Dans avait le bras enfoncé dans le sable jusqu’au coude.

— Mon espoir, c'est qu'au bout d'un moment…

La tranchée creusée finit par s'effondrer sur elle-même, laissant un vague creux à la surface du sable.

— Le système se réinitialise dans un état plus ou moins neutre, conclut-il.

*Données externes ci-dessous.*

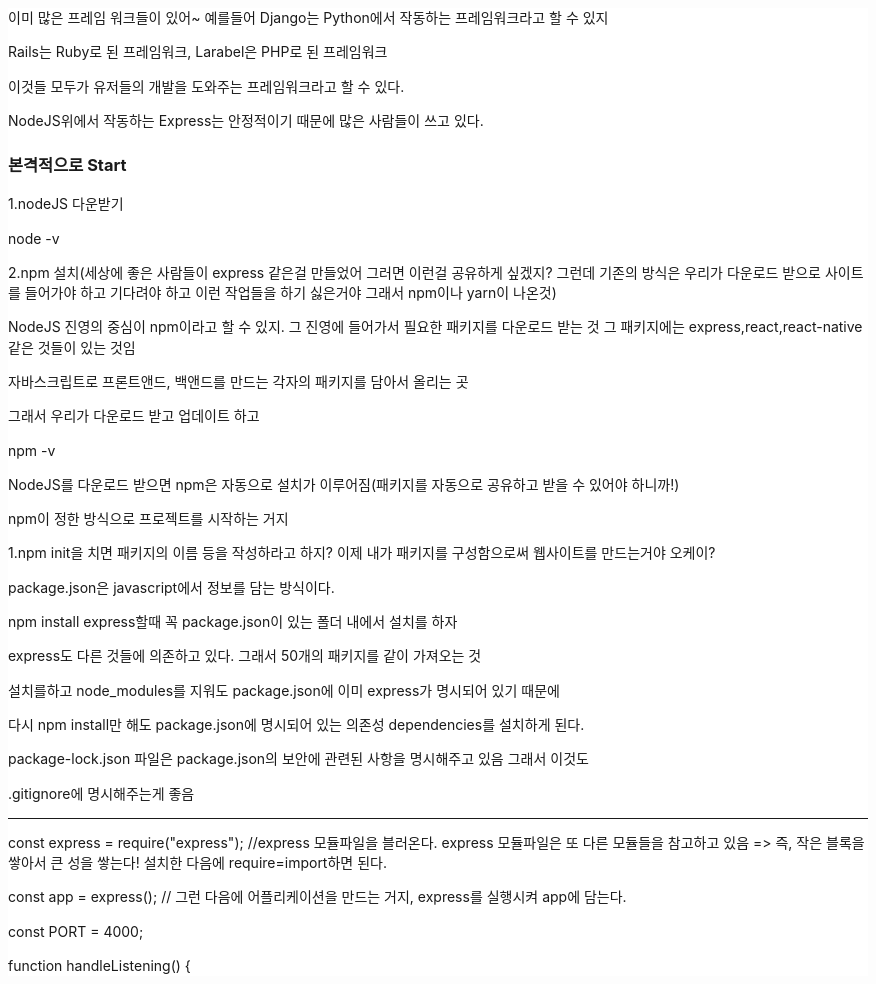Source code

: 이미 많은 프레임 워크들이 있어~ 예를들어 Django는 Python에서 작동하는 프레임워크라고 할 수 있지

Rails는 Ruby로 된 프레임워크, Larabel은 PHP로 된 프레임워크

이것들 모두가 유저들의 개발을 도와주는 프레임워크라고 할 수 있다.



NodeJS위에서 작동하는 Express는 안정적이기 때문에 많은 사람들이 쓰고 있다.



### 본격적으로 Start

1.nodeJS 다운받기

node -v

2.npm 설치(세상에 좋은 사람들이 express 같은걸 만들었어 그러면 이런걸 공유하게 싶겠지? 그런데 기존의 방식은 우리가 다운로드 받으로 사이트를 들어가야 하고 기다려야 하고 이런 작업들을 하기 싫은거야 그래서 npm이나 yarn이 나온것)

NodeJS 진영의 중심이 npm이라고 할 수 있지. 그 진영에 들어가서 필요한 패키지를 다운로드 받는 것 그 패키지에는 express,react,react-native 같은 것들이 있는 것임

자바스크립트로 프론트앤드, 백앤드를 만드는 각자의 패키지를 담아서 올리는 곳

그래서 우리가 다운로드 받고 업데이트 하고



npm -v

NodeJS를 다운로드 받으면 npm은 자동으로 설치가 이루어짐(패키지를 자동으로 공유하고 받을 수 있어야 하니까!)



npm이 정한 방식으로 프로젝트를 시작하는 거지

1.npm init을 치면 패키지의 이름 등을 작성하라고 하지? 이제 내가 패키지를 구성함으로써 웹사이트를 만드는거야 오케이?

package.json은 javascript에서 정보를 담는 방식이다.

npm install express할때 꼭 package.json이 있는 폴더 내에서 설치를 하자

express도 다른 것들에 의존하고 있다. 그래서 50개의 패키지를 같이 가져오는 것

설치를하고 node_modules를 지워도 package.json에 이미 express가 명시되어 있기 때문에

다시 npm install만 해도 package.json에 명시되어 있는 의존성 dependencies를 설치하게 된다.



package-lock.json 파일은 package.json의 보안에 관련된 사항을 명시해주고 있음 그래서 이것도

.gitignore에 명시해주는게 좋음

<hr>

const express = require("express"); //express 모듈파일을 블러온다. express 모듈파일은 또 다른 모듈들을 참고하고 있음 => 즉, 작은 블록을 쌓아서 큰 성을 쌓는다! 설치한 다음에 require=import하면 된다.

const app = express(); // 그런 다음에 어플리케이션을 만드는 거지, express를 실행시켜 app에 담는다.

const PORT = 4000;

function handleListening() {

Dan resta pensif un moment à regarder le sol, comme s'il attendait qu'un événement se produise ou qu'une réponse apparaisse au travers des irrégularités du sable. Depuis combien de temps faisait-il son manège ainsi dans les escaliers ? Il devait en être à une vingtaine d'années au moins. Cela avait commencé comme un jeu d'enfant au début. Trop jeune pour aller dans un atelier, il avait trouvé cette solution pour gagner un peu d'énergie. L'idée stupide quoi que fonctionnelle s'était muée en passe-temps, puis en véritable obsession pour devenir sa propre prison. Il avait atteint le point de non-retour depuis longtemps. Son autoguidage était complètement inutilisable et impossible de se déplacer par soi-même dans ce labyrinthe. Son seul espoir maintenant résidait dans sa théorie, son seul espoir de sortir de ce cycle infernal, mais aussi son seul espoir de trouver le chemin du miroir.

— Je peux te poser une question ? demanda Miguel.

— Vas-y.

— Si tu tiens tellement à aller au miroir, c'est parce que tu étais avec Timmy quand il a disparu, je me trompe ?

— Ça t'étonnerait si je disais oui ? répondit Dan.